Gaufberg, Elizabeth H. MD, MPH; Batalden, Maren MD, MPH; Sands, Rebecca DO; Bell, Sigall K. MD

doi: 10.1097/ACM.0b013e3181f57899
Medical School Education

Purpose To probe medical students' narrative essays as a rich source of data on the hidden curriculum, a powerful influence shaping the values, roles, and identity of medical trainees.

Method In 2008, the authors used grounded theory to conduct a thematic analysis of third-year Harvard Medical School students' reflection papers on the hidden curriculum.

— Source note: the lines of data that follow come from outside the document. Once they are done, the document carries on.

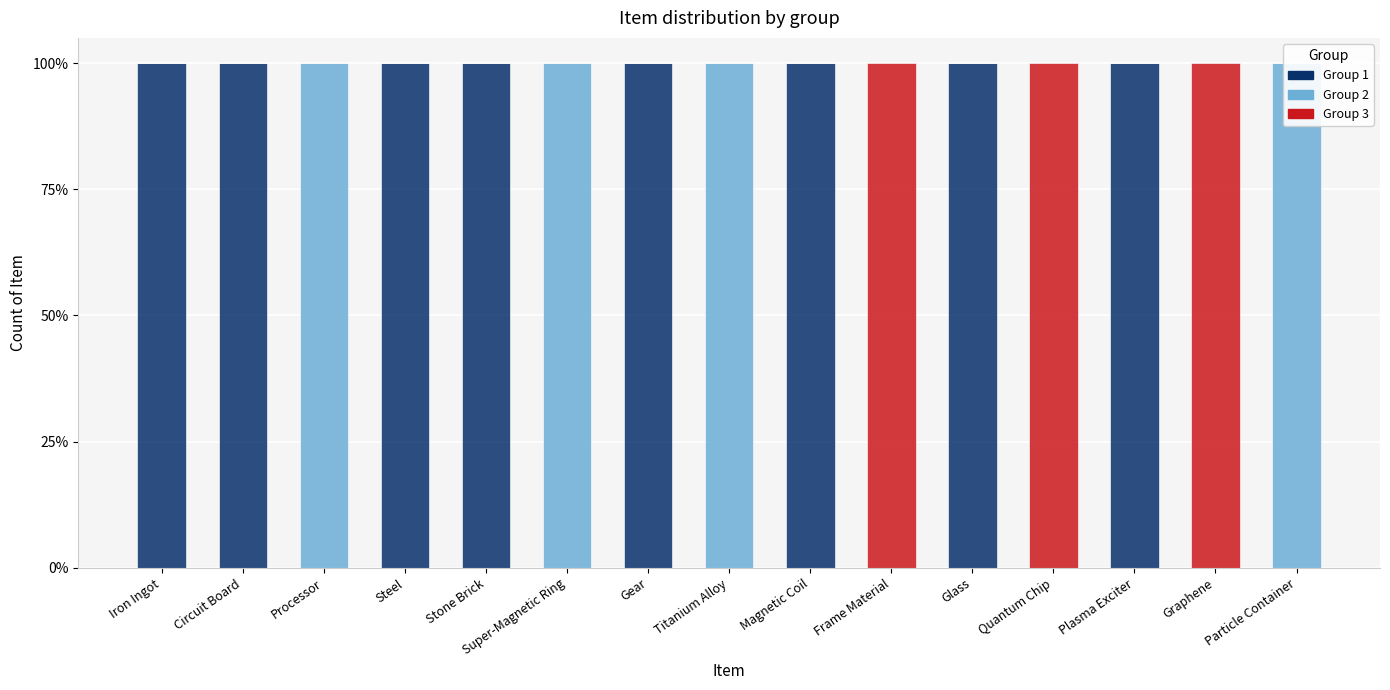

True or false: Group 3 has a value of -33 at Gear.

False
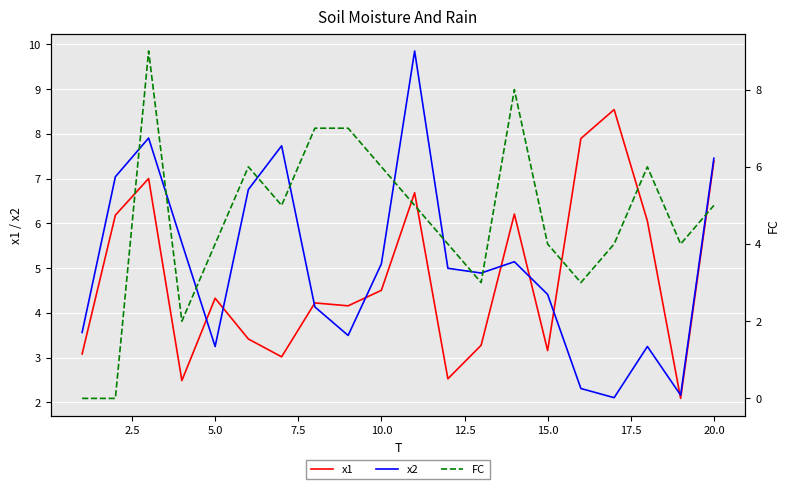

What is the highest value of the x1 series?

8.5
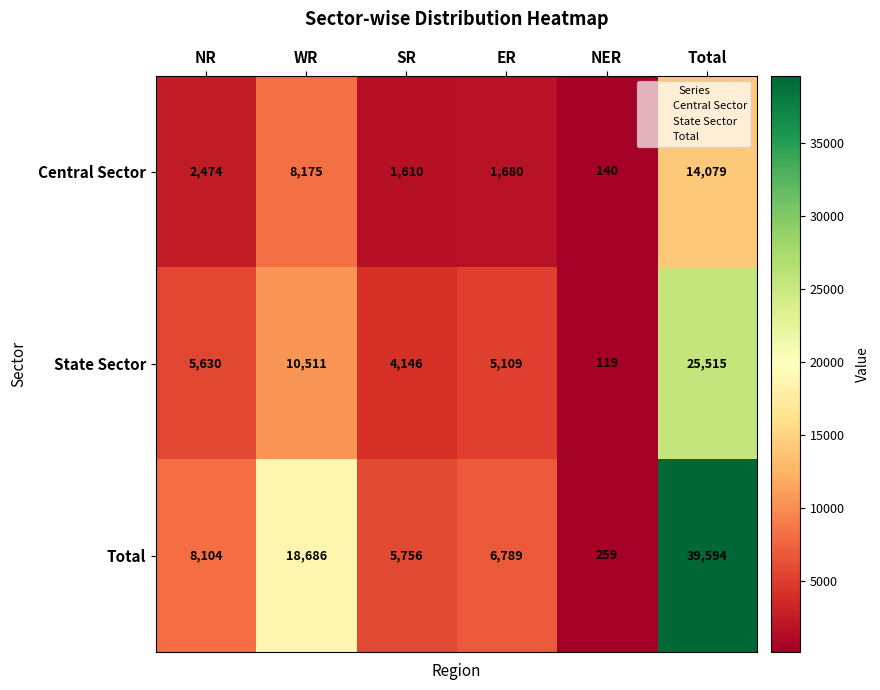

Reading right to left, list all the values displayed in this chart.

Central Sector: Total=14079	NER=140	ER=1680	SR=1610	WR=8175	NR=2474
State Sector: Total=25515	NER=119	ER=5109	SR=4146	WR=10511	NR=5630
Total: Total=39594	NER=259	ER=6789	SR=5756	WR=18686	NR=8104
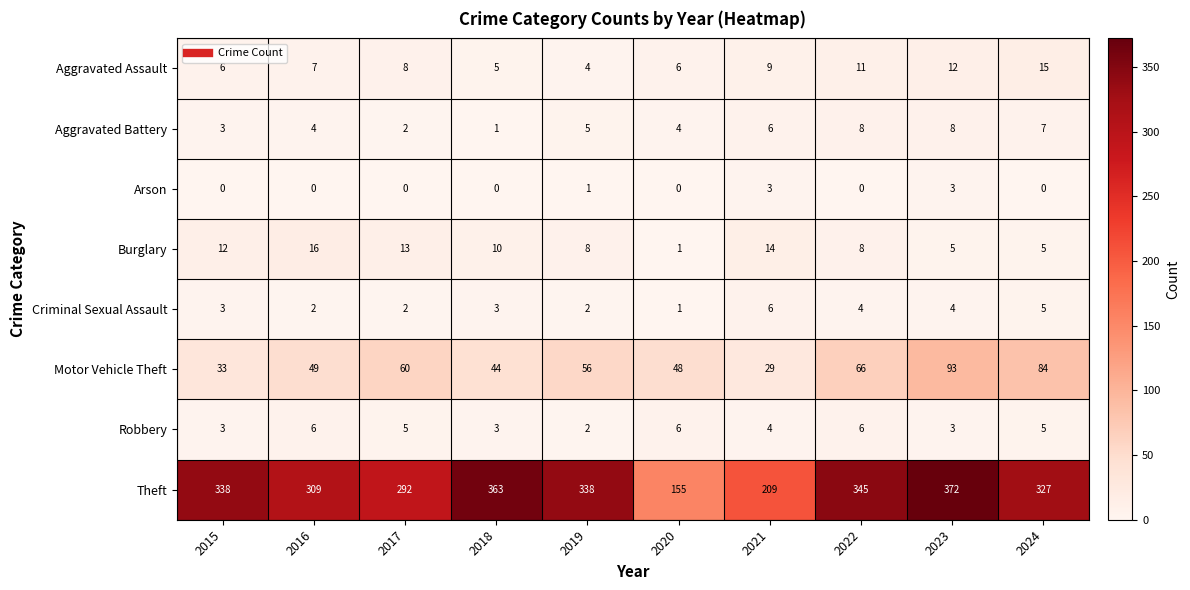

Which series has the largest range (max minus min)?

Theft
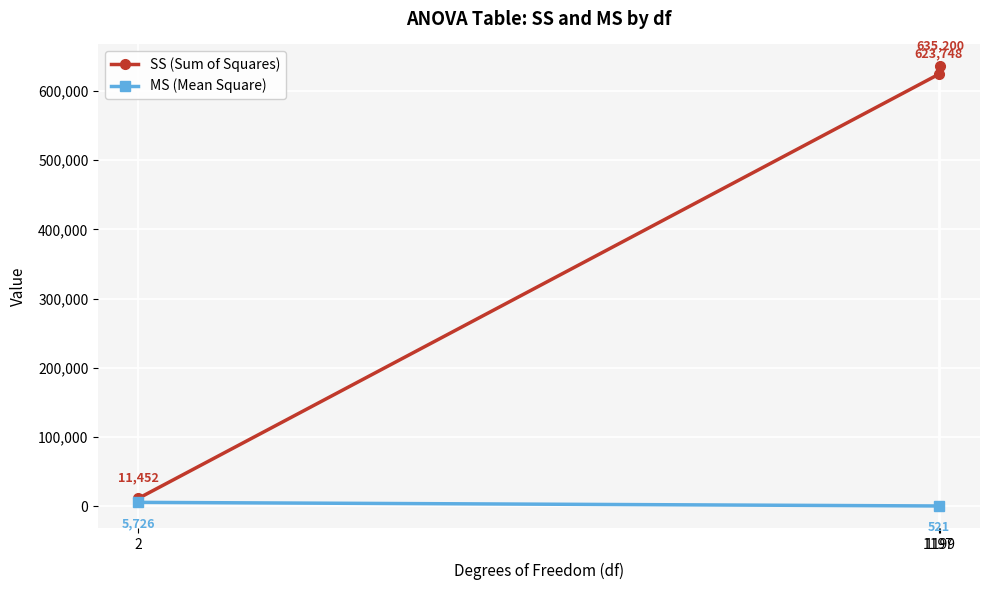

What is the highest value of the SS (Sum of Squares) series?

635199.9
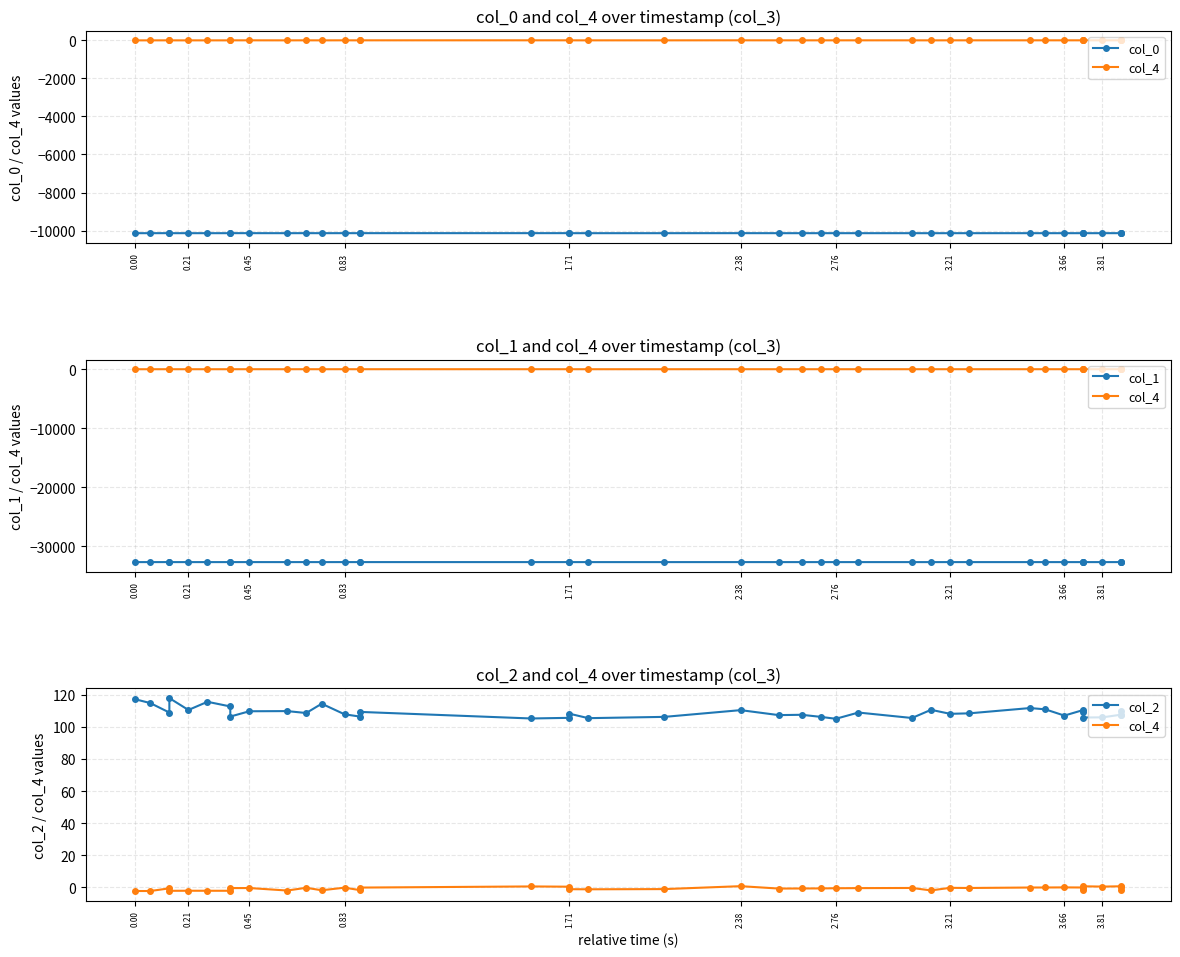

How many data points does each series have?

40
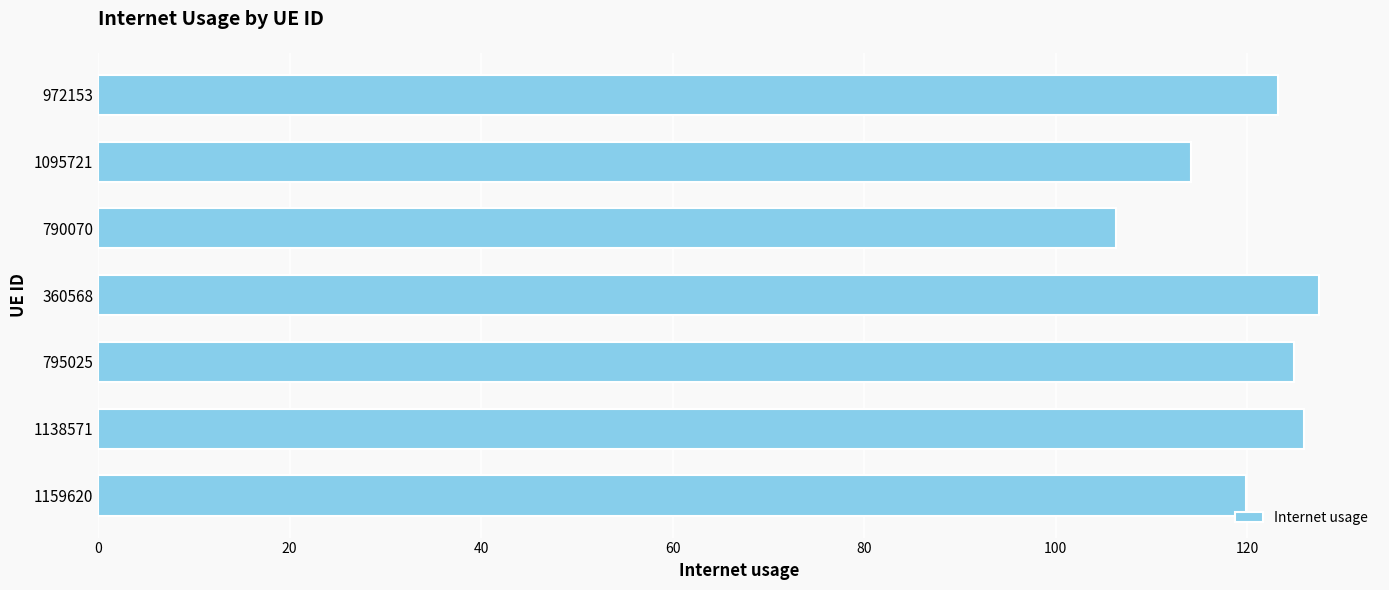

Which has a higher value, 790070 or 1095721?

1095721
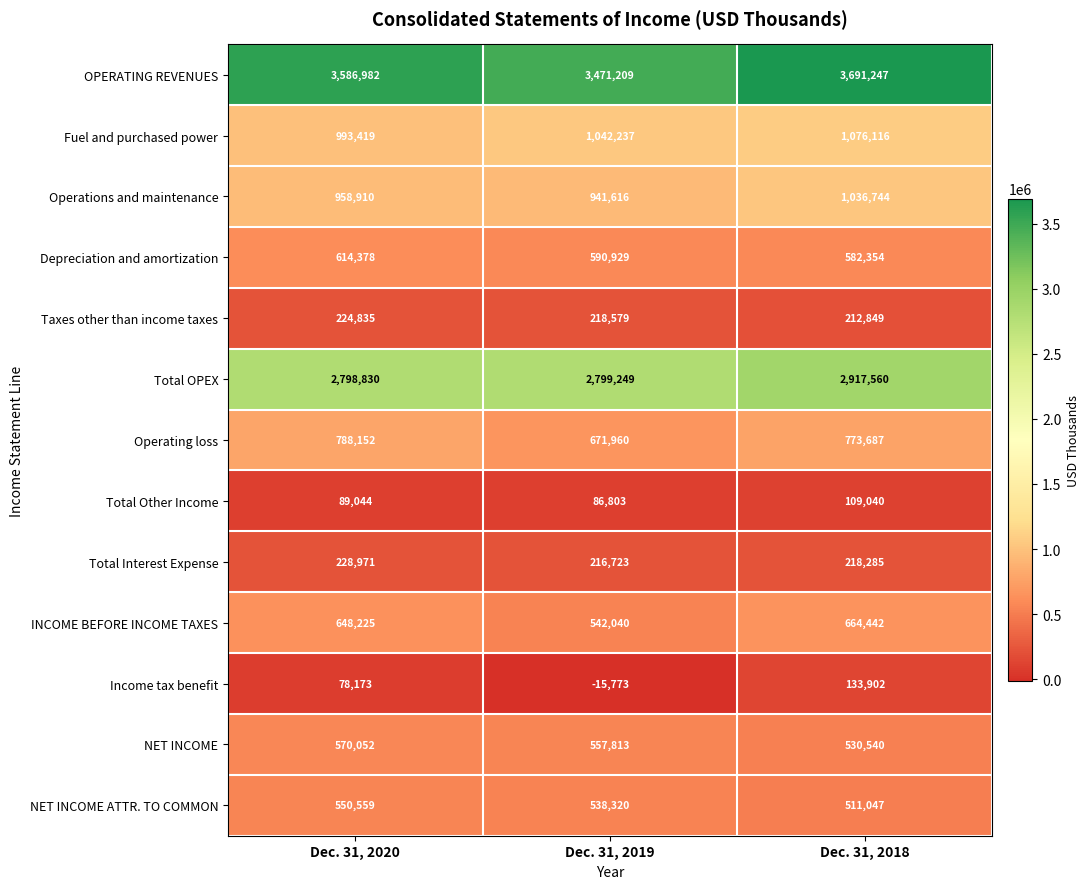

Rank the series by their maximum value, from lowest to highest.

Total Other Income, Income tax benefit, Taxes other than income taxes, Total Interest Expense, NET INCOME ATTR. TO COMMON, NET INCOME, Depreciation and amortization, INCOME BEFORE INCOME TAXES, Operating loss, Operations and maintenance, Fuel and purchased power, Total OPEX, OPERATING REVENUES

Results Four overarching concepts were apparent in almost all of the papers: medicine as culture (with distinct subcultures, rules, vocabulary, and customs); the importance of haphazard interactions to learning; role modeling; and the tension between real medicine and prior idealized notions. The authors identified nine discrete “core themes” and coded each paper with up to four core themes based on predominant content. Of the 30 students (91% of essay writers, 20% of class) who consented to the study, 50% focused on power–hierarchy issues in training and patient care; 30% described patient dehumanization; 27%, respectively, detailed some “hidden assessment” of their performance, discussed the suppression of normal emotional responses, mentioned struggling with the limits of medicine, and recognized personal emerging accountability in their medical training; 23% wrote about the elusive search for personal/professional balance and contemplated the sense of “faking it” as a young doctor; and 20% relayed experiences derived from the positive power of human connection.

Conclusions Students' reflections on the hidden curriculum are a rich resource for gaining a deeper understanding of how the hidden curriculum shapes medical trainees. Ultimately, medical educators may use these results to inform, revise, and humanize clinical medical education.

Dr. Gaufberg is assistant professor of medicine and assistant professor of psychiatry, Harvard Medical School, Cambridge Health Alliance, Cambridge, Massachusetts.

Dr. Batalden is instructor in medicine, Harvard Medical School, Cambridge Health Alliance, Cambridge, Massachusetts.

Dr. Sands is clinical fellow in medicine, Harvard Medical School, Cambridge Health Alliance, Cambridge, Massachusetts.

Dr. Bell is assistant professor of medicine, Harvard Medical School, Beth Israel Deaconess Medical Center, Boston, Massachusetts.